III - Palette de langues
On a atterri au Danemark il y a deux heures, mais nous n’avons pas le temps de nous reposer. Dahlia est occupée à régler les derniers détails pour la location d’une petite voiture, mais son danois est rouillé. Elle a du mal à comprendre les termes et à se faire entendre. Jusqu’à ce qu’elle finisse par troquer sa langue maternelle, pour un anglais beaucoup plus universel.
— I’m sorry, could you repeat that ? demande-t-elle, un sourire poli.
Le loueur, un homme costaud à la moustache fine, répète en anglais, lentement, mais les termes techniques continuent de la perdre. Pourtant bilingue, la fatigue liée aux récents événements finit par avoir raison de sa concentration.
— I need your…
Il semble chercher ses mots caressant distraitement les poils de sa moustache.
— Your… Kørekort to complete the rent contract, explique-t-il.
Dahlia se pince les lèvres, épuisée de cette bataille contre la langue et le temps. Ce pays devait être le sien, et pourtant, elle s’y sent aussi étrangère qu’à Tokyo ou New York.
— Your… paper for drive, essaie le vendeur en voyant les sourcils froncés de mon amie.
Il mime l’action de conduire avec de grands gestes. Honteuse, Dahlia comprend enfin. Elle lui tend son permis de conduire, et ce dernier lui adresse un large sourire, soulagé que l’information ait fini par passer… après un bon quart d’heure de méli-mélo linguistique.
Après avoir déposé le chèque de caution et récupéré les clefs, je suis Dahlia jusqu’à une petite citadine blanche. Elle regarde sa montre et presse le pas.
— Pourquoi tu m’as pas aidé, Dimitri ? me reproche-t-elle, visiblement irritée.
— Tu sais très bien que j’ai presque tout perdu de mon danois… tout comme toi.
Elle évite mon regard et s’engouffre dans la voiture, claquant la porte derrière elle.
Je reste figé et hésite devant la portière passagère.
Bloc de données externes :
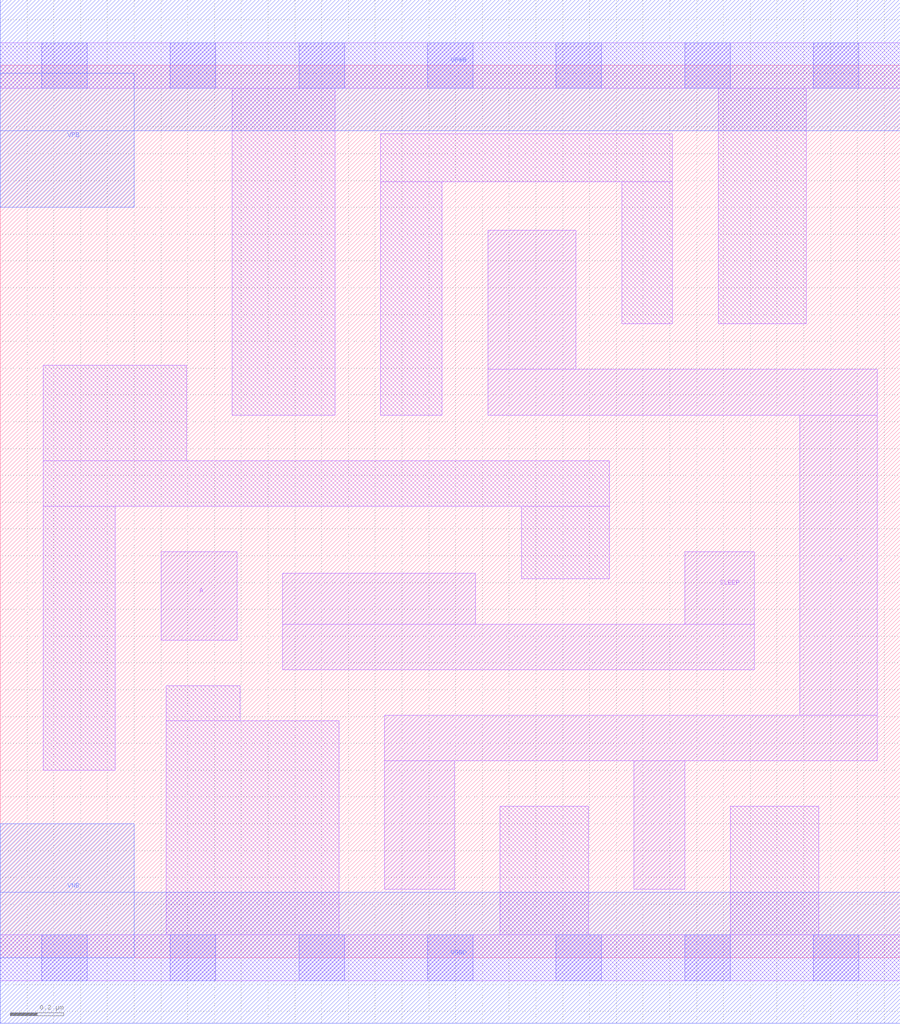
<source format=lef>
# Copyright 2020 The SkyWater PDK Authors
#
# Licensed under the Apache License, Version 2.0 (the "License");
# you may not use this file except in compliance with the License.
# You may obtain a copy of the License at
#
#     https://www.apache.org/licenses/LICENSE-2.0
#
# Unless required by applicable law or agreed to in writing, software
# distributed under the License is distributed on an "AS IS" BASIS,
# WITHOUT WARRANTIES OR CONDITIONS OF ANY KIND, either express or implied.
# See the License for the specific language governing permissions and
# limitations under the License.
#
# SPDX-License-Identifier: Apache-2.0

VERSION 5.5 ;
NAMESCASESENSITIVE ON ;
BUSBITCHARS "[]" ;
DIVIDERCHAR "/" ;
MACRO sky130_fd_sc_lp__isobufsrc_2
  CLASS CORE ;
  SOURCE USER ;
  ORIGIN  0.000000  0.000000 ;
  SIZE  3.360000 BY  3.330000 ;
  SYMMETRY X Y ;
  SITE unit ;
  PIN A
    ANTENNAGATEAREA  0.126000 ;
    DIRECTION INPUT ;
    USE SIGNAL ;
    PORT
      LAYER li1 ;
        RECT 0.600000 1.185000 0.885000 1.515000 ;
    END
  END A
  PIN SLEEP
    ANTENNAGATEAREA  0.630000 ;
    DIRECTION INPUT ;
    USE SIGNAL ;
    PORT
      LAYER li1 ;
        RECT 1.055000 1.075000 2.815000 1.245000 ;
        RECT 1.055000 1.245000 1.775000 1.435000 ;
        RECT 2.555000 1.245000 2.815000 1.515000 ;
    END
  END SLEEP
  PIN X
    ANTENNADIFFAREA  0.823200 ;
    DIRECTION OUTPUT ;
    USE SIGNAL ;
    PORT
      LAYER li1 ;
        RECT 1.435000 0.255000 1.695000 0.735000 ;
        RECT 1.435000 0.735000 3.275000 0.905000 ;
        RECT 1.820000 2.025000 3.275000 2.195000 ;
        RECT 1.820000 2.195000 2.150000 2.715000 ;
        RECT 2.365000 0.255000 2.555000 0.735000 ;
        RECT 2.985000 0.905000 3.275000 2.025000 ;
    END
  END X
  PIN VGND
    DIRECTION INOUT ;
    USE GROUND ;
    PORT
      LAYER met1 ;
        RECT 0.000000 -0.245000 3.360000 0.245000 ;
    END
  END VGND
  PIN VNB
    DIRECTION INOUT ;
    USE GROUND ;
    PORT
      LAYER met1 ;
        RECT 0.000000 0.000000 0.500000 0.500000 ;
    END
  END VNB
  PIN VPB
    DIRECTION INOUT ;
    USE POWER ;
    PORT
      LAYER met1 ;
        RECT 0.000000 2.800000 0.500000 3.300000 ;
    END
  END VPB
  PIN VPWR
    DIRECTION INOUT ;
    USE POWER ;
    PORT
      LAYER met1 ;
        RECT 0.000000 3.085000 3.360000 3.575000 ;
    END
  END VPWR
  OBS
    LAYER li1 ;
      RECT 0.000000 -0.085000 3.360000 0.085000 ;
      RECT 0.000000  3.245000 3.360000 3.415000 ;
      RECT 0.160000  0.700000 0.430000 1.685000 ;
      RECT 0.160000  1.685000 2.275000 1.855000 ;
      RECT 0.160000  1.855000 0.695000 2.210000 ;
      RECT 0.620000  0.085000 1.265000 0.885000 ;
      RECT 0.620000  0.885000 0.895000 1.015000 ;
      RECT 0.865000  2.025000 1.250000 3.245000 ;
      RECT 1.420000  2.025000 1.650000 2.895000 ;
      RECT 1.420000  2.895000 2.510000 3.075000 ;
      RECT 1.865000  0.085000 2.195000 0.565000 ;
      RECT 1.945000  1.415000 2.275000 1.685000 ;
      RECT 2.320000  2.365000 2.510000 2.895000 ;
      RECT 2.680000  2.365000 3.010000 3.245000 ;
      RECT 2.725000  0.085000 3.055000 0.565000 ;
    LAYER mcon ;
      RECT 0.155000 -0.085000 0.325000 0.085000 ;
      RECT 0.155000  3.245000 0.325000 3.415000 ;
      RECT 0.635000 -0.085000 0.805000 0.085000 ;
      RECT 0.635000  3.245000 0.805000 3.415000 ;
      RECT 1.115000 -0.085000 1.285000 0.085000 ;
      RECT 1.115000  3.245000 1.285000 3.415000 ;
      RECT 1.595000 -0.085000 1.765000 0.085000 ;
      RECT 1.595000  3.245000 1.765000 3.415000 ;
      RECT 2.075000 -0.085000 2.245000 0.085000 ;
      RECT 2.075000  3.245000 2.245000 3.415000 ;
      RECT 2.555000 -0.085000 2.725000 0.085000 ;
      RECT 2.555000  3.245000 2.725000 3.415000 ;
      RECT 3.035000 -0.085000 3.205000 0.085000 ;
      RECT 3.035000  3.245000 3.205000 3.415000 ;
  END
END sky130_fd_sc_lp__isobufsrc_2
END LIBRARY

</source>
Elle ne veut pas de moi ici… Peut-être que j’aurais dû la laisser affronter tout ça toute seule.
— Tu viens, Dimitri ?
Sa voix, étouffée par la vitre, me surprend.
— Je suis désolée.
Elle baisse la vitre avant de se pencher par-dessus le levier de vitesse.
— Je suis juste fatiguée… Je devrais pas me défouler sur toi alors que tu as fait tout ce chemin pour me soutenir.
Son regard cherche le mien, sincère, vacillant. Sans elle… Je ne sais pas comment je vivrais. J’ai besoin d’elle. Autant qu’elle a besoin de moi.
Dahlia règle l’itinéraire sur le GPS quand je rentre dans la voiture. Je fronce les sourcils.
— Vrå ? lis-je sur l’écran.
— Tante Astrid voulait que maman soit…
Sa voix se casse, presque imperceptiblement, au milieu de sa phrase.
— Qu’elle soit enterrée près de la maison. Une histoire de lien avec la terre… Enfin, tu sais comment elle est.
Je hoche la tête en alternant entre le temps de trajet et l’heure actuelle.
— On est en retard, constaté-je.
Elle soupire et enclenche la première.
— Comme tu l’as si bien dit hier avant de rejoindre l’aéroport : personne ne s’attend à me voir.
Ça fait un peu plus de dix ans que Dahlia et moi nous sommes expatriés en France. Son père nous a accueillis chez lui durant les deux premières années de sa fille aux Beaux-Arts.
Dix ans, qu’elle n’avait pas revu ni parlés à sa famille ; si ce n’est quelques cartes échangées avec sa mère.
Donc je comprends la peur qu’elle traîne dans ses valises depuis qu’on a foulé le sol danois.